The film is exhilaratingly out of step with the autopilot assassin stylings of the John Wicks of the world.
Based on his own book of the same name, Mark Burnell’s script has the jet-setting structure (moving from Inverness to Tangier to Marseilles) and light real-world intrigue of a dog eared airport novel, but the seams are practically transparent in how the overarching, glibly simplistic story of suicide bombers and their suppliers becomes the motivating force for Stephanie’s arc.
But those tedious threads feel secondary to Morano’s interest in the excruciating process of turning an average person into a professional with the skills and stomach to do what’s “necessary” even as that designation becomes increasingly blurry in both thematic and awkward ways. The first third takes its time in molding Stephanie and putting her through grueling physical crucibles to prove her mettle to a surly ex-MI6 operator, Iain (Jude Law) and her reliability to the casually enigmatic Marc (Sterling K. Brown).

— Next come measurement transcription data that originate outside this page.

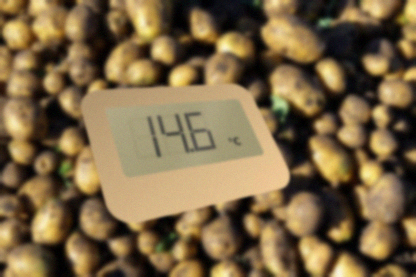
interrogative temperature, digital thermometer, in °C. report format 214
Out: 14.6
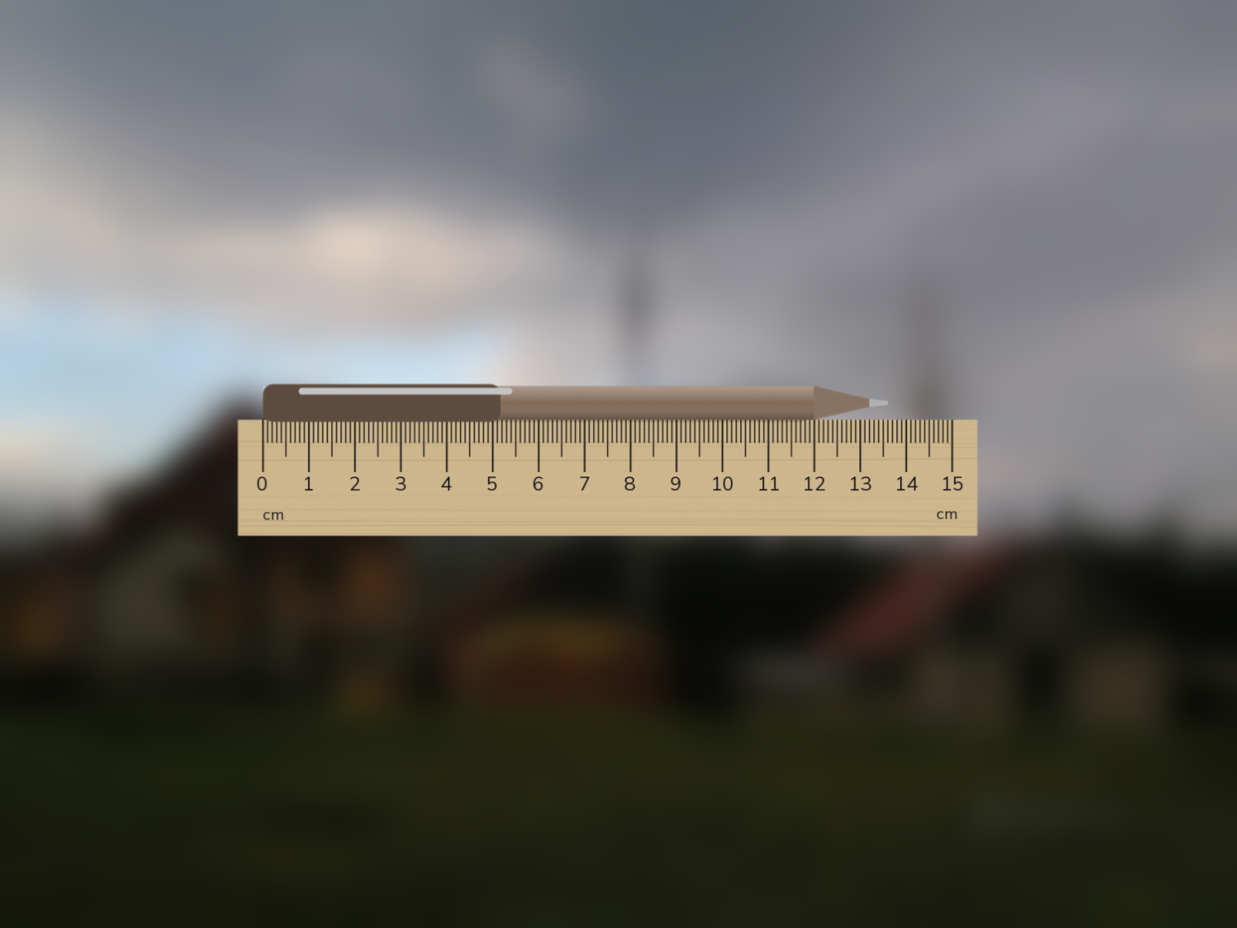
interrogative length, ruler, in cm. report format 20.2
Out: 13.6
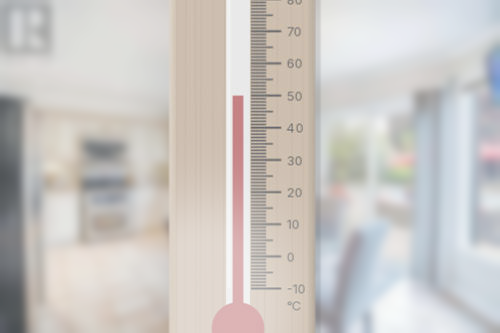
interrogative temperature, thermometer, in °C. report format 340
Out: 50
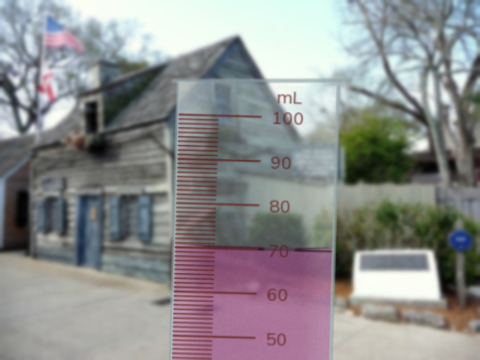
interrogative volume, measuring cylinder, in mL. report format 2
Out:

These scenes sometimes feel comparable to last year’s messy but idiosyncratic spycraft film, Red Sparrow, in their mixture of unflinching viciousness and elegance – but Morano’s approach is less fetishistic than pathologic, reveling in Stephanie’s tenaciousness without skimping on the amount of effort needed. An early swim in frigid waters represents a turning point for her, but that’s a mild obstacle compared to a breakfast chat that turns into a throttling knife fight.
Morano may have more interest in the psychological effects of violence than the more commercially palatable details of which weapon she prefers – but she’s unexpectedly an exceptional director of set pieces. A mid-film car chase lasts less than five minutes but manages to make every white-knuckled second count as she careens around crowded streets before being jackknifed by a pursuer. And another late sequence makes exquisite use of a small space as Stephanie is bottlenecked between two doorways. These moments are scattered, but Lively consistently brings a lived-in tension to these scenes whether she’s hiding waiting for her shot or trying to disarm an infirmed man whose capability belies his appearance.
That said, as much as Lively’s physical performance mostly avoids the tropes of the de-glamorized movie star, the same can’t be said for Lively’s stumbling dialogue delivery as Stephanie, a bafflingly British ex-patriate. Lively has acquitted herself well in her Hollywood years since her signature role as socialite Serena van der Woodsen nearly a decade ago, admirably ricocheting between creature features like The Shallows and screwball hybrids like A Simple Favor, but she feels lost at sea here when the dialogue tries to actualize her character as more than an open wound.
If nothing else, this is a clear crystallization that Morano undoubtedly has the chops for the big leagues if she wants those projects at the next budget tier, but here’s hoping that everyone finds the right tempo next time.
The Rhythm Section opens in theaters January 31st.